Just have two prices, tigger-6", and 6"+. Your going to be plowing with the storm, and you are charging per trip so if its an 18" storm you'll have at least 3 trips in it anyway. The big ones rarely happen and sometimes too much detail can make a customer balk at the contract.

Add in a line that states if no more room is availible, loader/hualing services will have to be hired out at a rate and time frame that is to be determined when needed.

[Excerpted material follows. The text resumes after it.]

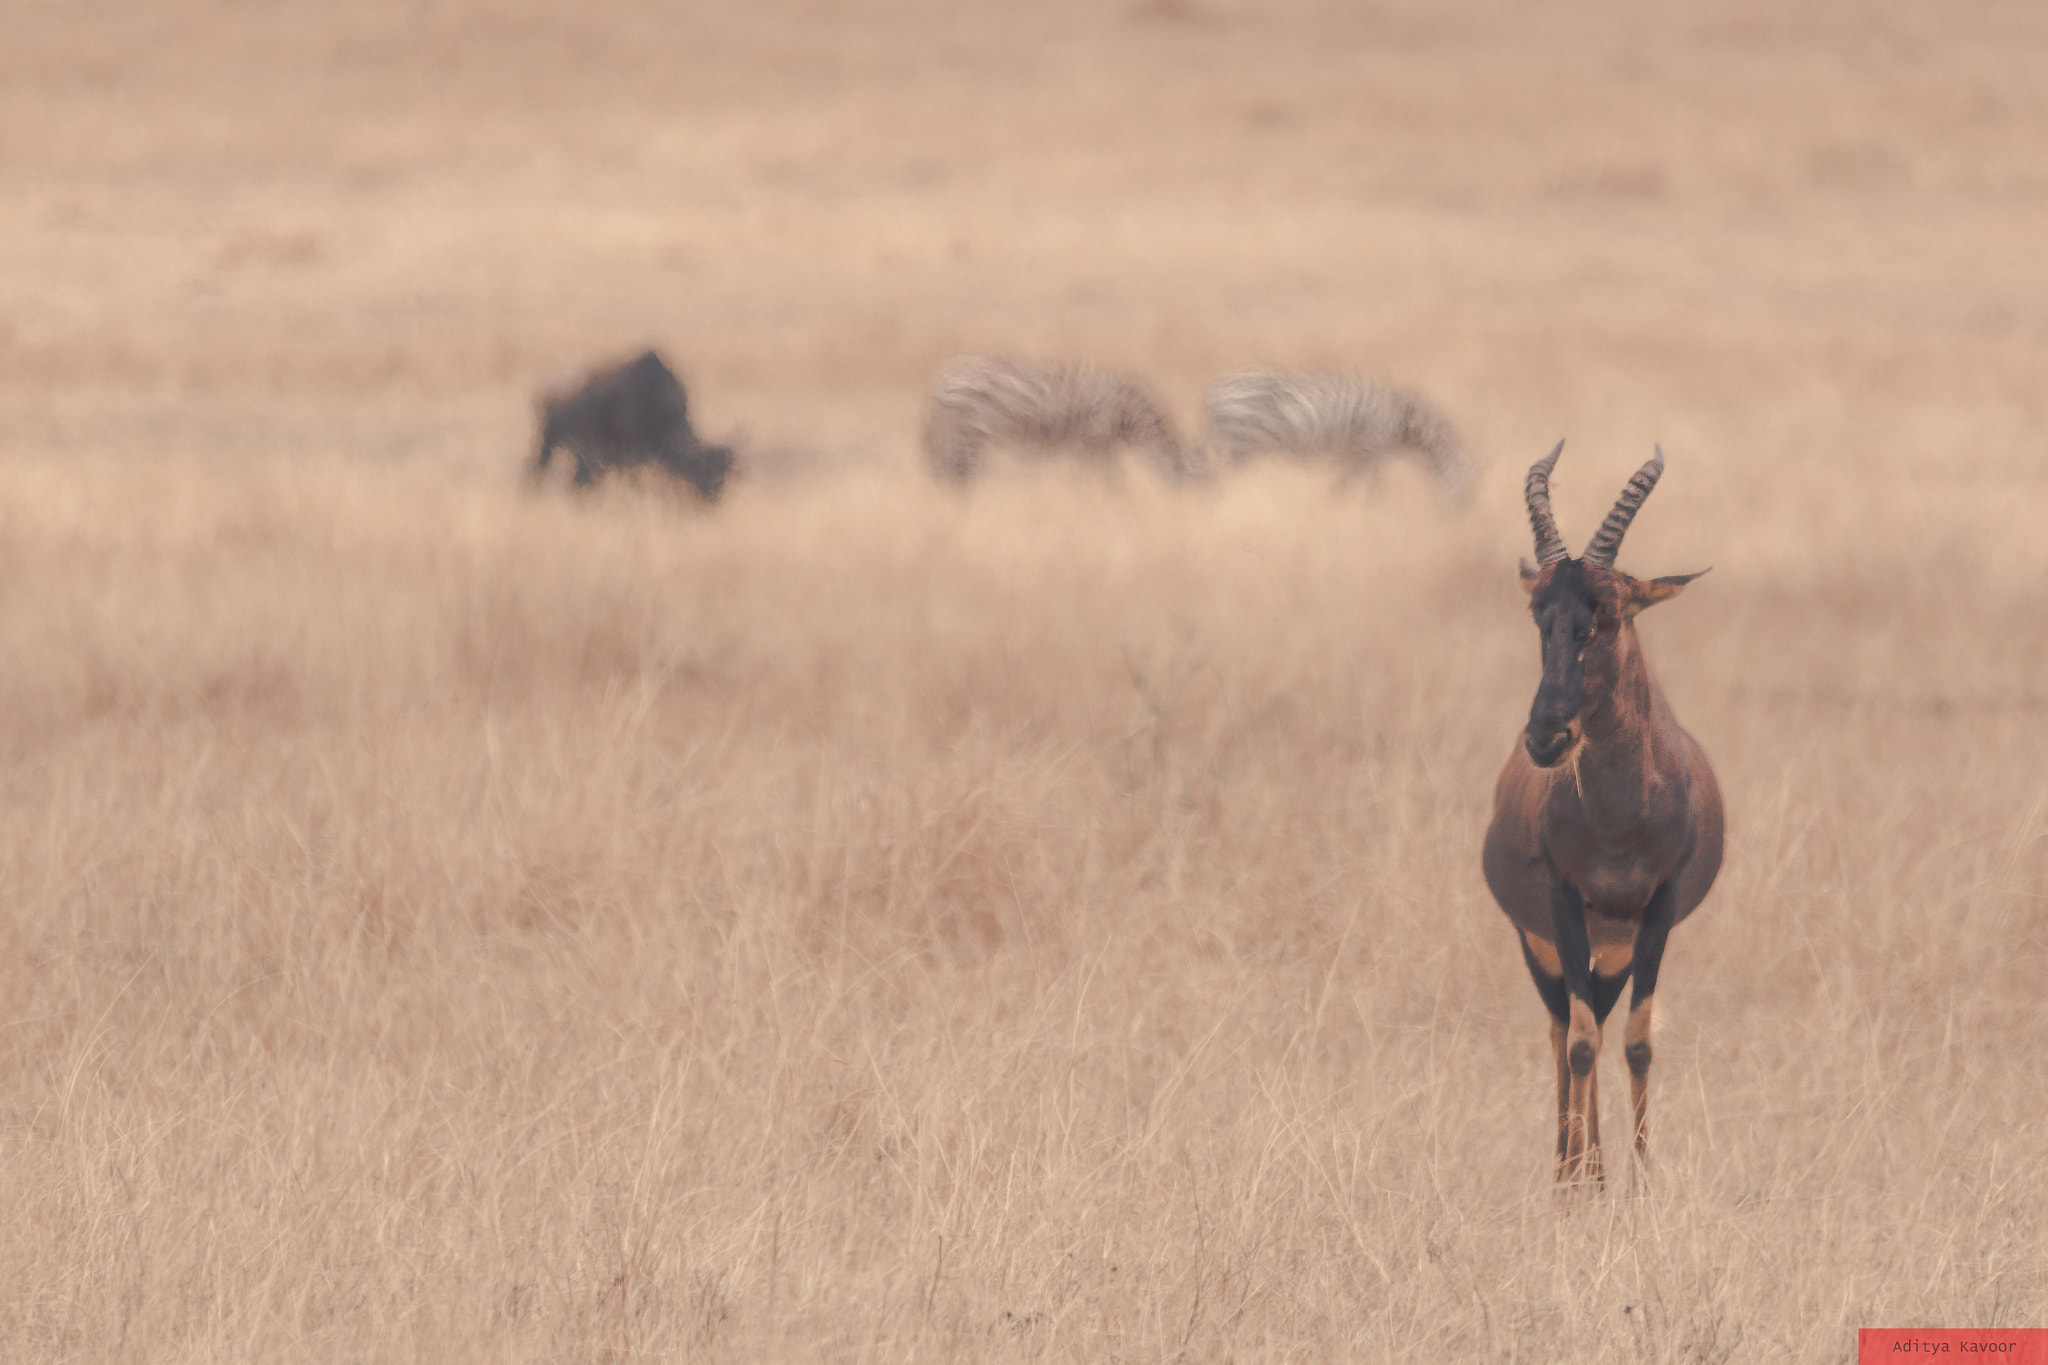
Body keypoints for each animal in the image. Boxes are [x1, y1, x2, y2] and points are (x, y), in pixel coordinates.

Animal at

I would also say that salt will be applied anytime there is precip and the temp is below 32* and looks to remain so. Price salt like plowing, I try to make $120 per hour so if it takes you 20 minutes to salt the lot charge $40 + salt so say

2"-6"------- $110
6.01"+----- $195
Salting----- $90

obviously pricing is regional, and is based on amount of snow falls. the more snow you get the less you get to charge, the fewer you get the more you get to charge. I plan on about 24, 2"+ plows and 1 6"+ plow.


----------



## dschmaus (Oct 27, 2006)

Grn Mtn;340692 said:


> Just have two prices, tigger-6", and 6"+. Your going to be plowing with the storm, and you are charging per trip so if its an 18" storm you'll have at least 3 trips in it anyway. The big ones rarely happen and sometimes too much detail can make a customer balk at the contract.
> 
> Add in a line that states if no more room is availible, loader/hualing services will have to be hired out at a rate and time frame that is to be determined when needed.
> 
> ...


I think you are right on.. Normally around here we get 2-4" snow around three times a season and usually one 6+ snow...


----------



## Ray48 (Dec 22, 2006)

To the guy doing the tire store dont give them too many options or they will pick your price apart .ray48


----------